Once upon a time in Paramus, New Jersey, there was a lovely golf course. The golf course was turned into a very thriving shopping mall. The very thriving shopping mall now seems like a ghost town. Maybe we should have the golf course back.

Trying to reinvent much of this space is an exercise in business nonsense. The answer is knock them down. Once the land becomes a blank piece of paper then the correct economic decisions can be made.

This country has been knocking down and rebuilding forever. What is so sacred about shopping malls? They have had their time and now it is over.

Devangshu Dutta
Guest
Devangshu Dutta
10 years 10 months ago

I think defunct malls as incubation centers is a great idea. A closed mall is an albatross around a developer’s neck. Start-ups are forever hard-up for cash and can’t afford A-grade spaces. Governments need to spend money on stimulating the local economy. Rather than subsidizing businesses that are apparently “too-big-to-fail,” it may be better for them to provide funded spaces for new businesses that generate new jobs and keep the economy vibrant.

Lee Peterson
Guest
10 years 10 months ago

We should do more of what was done here in Columbus. City Center, a 3 level mall built in 1989 in downtown Columbus, went defunct in 2009, a mere 20 years later. With a vote here and an approval there, the city made a park out the property. Now, any citizen can attend concerts, gatherings or just enjoy a pleasant break from their day. Where once there was only ugly steel, glass, white tile and bad merchandise stacked up to 100 feet, there is now respite and green vibrancy. Brilliant!

Mark Johnson
Guest
Mark Johnson
10 years 10 months ago

You need better loyalty, fewer stores and better locations. If you do not qualify for this, you need to sell, sell, sell.

Rick Tannenbaum
Guest
Rick Tannenbaum
10 years 10 months ago

We’ve been plagued by vacancies in our tertiary markets with empty department stores and closed grocers. We wait for the other shoe to drop each time a lease comes up for renewal. We decided to take a long-term view and leave space empty (if need be) until the market picks up again.

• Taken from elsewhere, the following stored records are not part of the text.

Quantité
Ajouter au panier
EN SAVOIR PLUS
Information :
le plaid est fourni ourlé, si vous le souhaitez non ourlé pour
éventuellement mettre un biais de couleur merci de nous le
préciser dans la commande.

We accept short-term tenants and pop-ups wherever we can place them. Getting into long-term leases in this tenants’ market is a recipe for long-term failure. Sure I can fill space for $2.00/sq. ft. gross, but why would I want to? If I take a tenant like that, I want to have a cancellation clause.

If not married to crushing debt, the best thing to do now is wait.

Ed Dennis
Guest
Ed Dennis
10 years 10 months ago

Can there possibly be too much competition? Won’t competition weed out the weakest links? With the growth of the internet, I do not think that any retailer can be insulated from competition. It is what our economy is based upon, it is what works.